## DÉFI:
Rédigez la suite de la décision sur la demande de contrôle judiciaire de Mohan et Sanjeev Lokusiriyage, en reprenant juste après le paragraphe [3].

## EXTRAIT PRÉSENTÉ:

Dossier : IMM-2229-04

Référence : 2004 CF 1646

Toronto (Ontario), le 23 novembre 2004

EN PRÉSENCE DE MONSIEUR LE JUGE MOSLEY

ENTRE :

                             MOHAN LOKUSIRIYAGE ET SANJEEV LOKUSIRIYAGE

                                                                                                                                          demandeurs

                                                                             et

                                          LE SOLLICITEUR GÉNÉRAL DU CANADA

                                                                                                                                             défendeur

                                MOTIFS DE L'ORDONNANCE ET ORDONNANCE

[1]                Mohan et Sanjeev Lokusiriyage sollicitent le contrôle judiciaire d'une décision en date du 29 janvier 2004 dans laquelle un agent d'examen des risques avant renvoi (ERAR) a conclu qu'ils ne seraient pas exposés au risque de persécution, de torture, à une menace à leur vie ou au risque de traitements ou peines cruels et inusités s'ils étaient renvoyés dans leur pays d'origine, le Sri Lanka. Pour les motifs énoncés ci-dessous, je ne relève aucune erreur susceptible de contrôle dans la décision de l'agent, et je rejette la demande.


[2]                À titre préliminaire, l'avocate du défendeur sollicite une ordonnance en vue de modifier l'intitulé de la cause de façon que le ministre de la Citoyenneté et de l'Immigration soit désigné comme défendeur, et la Cour fait droit à sa demande.

[3]                Les demandeurs soulèvent une objection relativement à l'admission en preuve de l'affidavit d'une agente d'ERAR, Carole Benoit. Je me pencherai sur cette objection lorsque je traiterai de la première question de fond.

## DONNÉES EXTRAITES:
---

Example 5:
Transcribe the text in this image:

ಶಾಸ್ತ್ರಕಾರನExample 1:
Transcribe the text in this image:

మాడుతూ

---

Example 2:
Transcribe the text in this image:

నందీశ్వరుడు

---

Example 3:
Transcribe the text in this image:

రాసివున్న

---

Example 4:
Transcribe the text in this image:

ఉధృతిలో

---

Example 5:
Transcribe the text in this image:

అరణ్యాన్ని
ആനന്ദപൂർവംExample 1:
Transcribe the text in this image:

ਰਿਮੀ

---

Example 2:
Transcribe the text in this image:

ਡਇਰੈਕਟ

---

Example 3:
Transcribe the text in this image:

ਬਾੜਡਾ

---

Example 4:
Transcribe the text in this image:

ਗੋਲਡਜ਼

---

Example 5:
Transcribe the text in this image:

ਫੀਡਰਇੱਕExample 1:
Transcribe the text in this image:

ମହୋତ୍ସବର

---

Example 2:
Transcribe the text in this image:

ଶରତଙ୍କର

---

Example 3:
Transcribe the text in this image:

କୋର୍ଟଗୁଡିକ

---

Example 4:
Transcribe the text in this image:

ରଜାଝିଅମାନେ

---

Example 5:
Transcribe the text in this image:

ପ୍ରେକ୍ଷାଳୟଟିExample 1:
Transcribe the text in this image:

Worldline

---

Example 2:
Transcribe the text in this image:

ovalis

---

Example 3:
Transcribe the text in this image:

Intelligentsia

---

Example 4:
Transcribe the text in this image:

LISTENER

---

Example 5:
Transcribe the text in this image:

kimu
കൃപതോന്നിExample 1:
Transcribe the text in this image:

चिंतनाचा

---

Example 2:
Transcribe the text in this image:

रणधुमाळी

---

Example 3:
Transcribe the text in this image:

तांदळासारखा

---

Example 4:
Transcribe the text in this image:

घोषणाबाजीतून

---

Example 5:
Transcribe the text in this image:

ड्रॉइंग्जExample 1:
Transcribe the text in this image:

## LE RÉSULTAT:
[4]                M. Lokusiriyage affirme avoir été un adhérent du Parti national uni (PNU) pendant la campagne électorale de 1994. Pour cette raison, il a été la cible d'hommes de main affiliés à la campagne d'un candidat de l'Alliance populaire (AP). Il s'est tenu coi par la suite et, en 1998, il est parti au Qatar pour travailler. Il y est resté jusqu'en avril 2001. À son retour au Sri Lanka, il a repris ses activités politiques et a encore une fois été ciblé par des hommes de main liés à des partis politiques. Mme Lokusiriyage dit avoir été kidnappée et agressée sexuellement par les hommes de main en question en juillet 2001 à cause des activités politiques de son mari.

[5]                M. et Mme Lokusiriyage sont entrés au Canada en août 2001. Leur demande d'asile a été rejetée par la Commission de l'immigration et du statut de réfugié (CISR) en août 2002 pour des motifs liés à la crédibilité.

[6]                Pour les besoins de l'ERAR, en plus des renseignements qui avaient été mis à la disposition de la CISR, M. Lokusiriyage a fourni un affidavit et une lettre de son père pour corroborer le récit de l'enlèvement de son épouse et de la persécution commise par les hommes de main de l'AP. L'affidavit mentionnait que l'AP était désormais affiliée au PNU, et que la famille du demandeur continuait à être victime de harcèlement au Sri Lanka.

[7]                L'agent d'ERAR a conclu que l'affidavit du père était intéressé et incompatible avec la preuve fournie antérieurement. Par conséquent, il lui a accordé peu d'importance. En outre, il a conclu que la preuve documentaire n'établissait pas que l'instabilité gouvernementale était une situation nouvelle ou qu'il y avait eu une détérioration importante de la situation depuis l'audition de la demande d'asile des demandeurs.

QUESTIONS EN LITIGE

[8]                1.          L'agent a-t-il tiré des conclusions contradictoires dans son évaluation des risques?

2.          L'agent a-t-il omis de tenir compte d'éléments de preuve ou mal interprété ces derniers?


ANALYSE

1. Conclusions contradictoires

[9]                L'argument des demandeurs en ce qui concerne les contradictions dans l'évaluation des risques est fondé sur une interprétation du sens des coches apparaissant dans la partie 5 du formulaire d'évaluation rempli par l'agent d'ERAR. Les demandeurs font valoir que ces coches représentent des conclusions de l'agent qui sont incompatibles avec ses exposés circonstanciés ultérieurs. Il s'ensuit, selon eux, que l'agent n'a pas pu appliquer de façon appropriée les articles 96 et 97 de la Loi sur l'immigration et la protection des réfugiés (LIPR). Ceci constitue une erreur de droit : Ward c. Canada,[1993] 2 R.C.S. 689.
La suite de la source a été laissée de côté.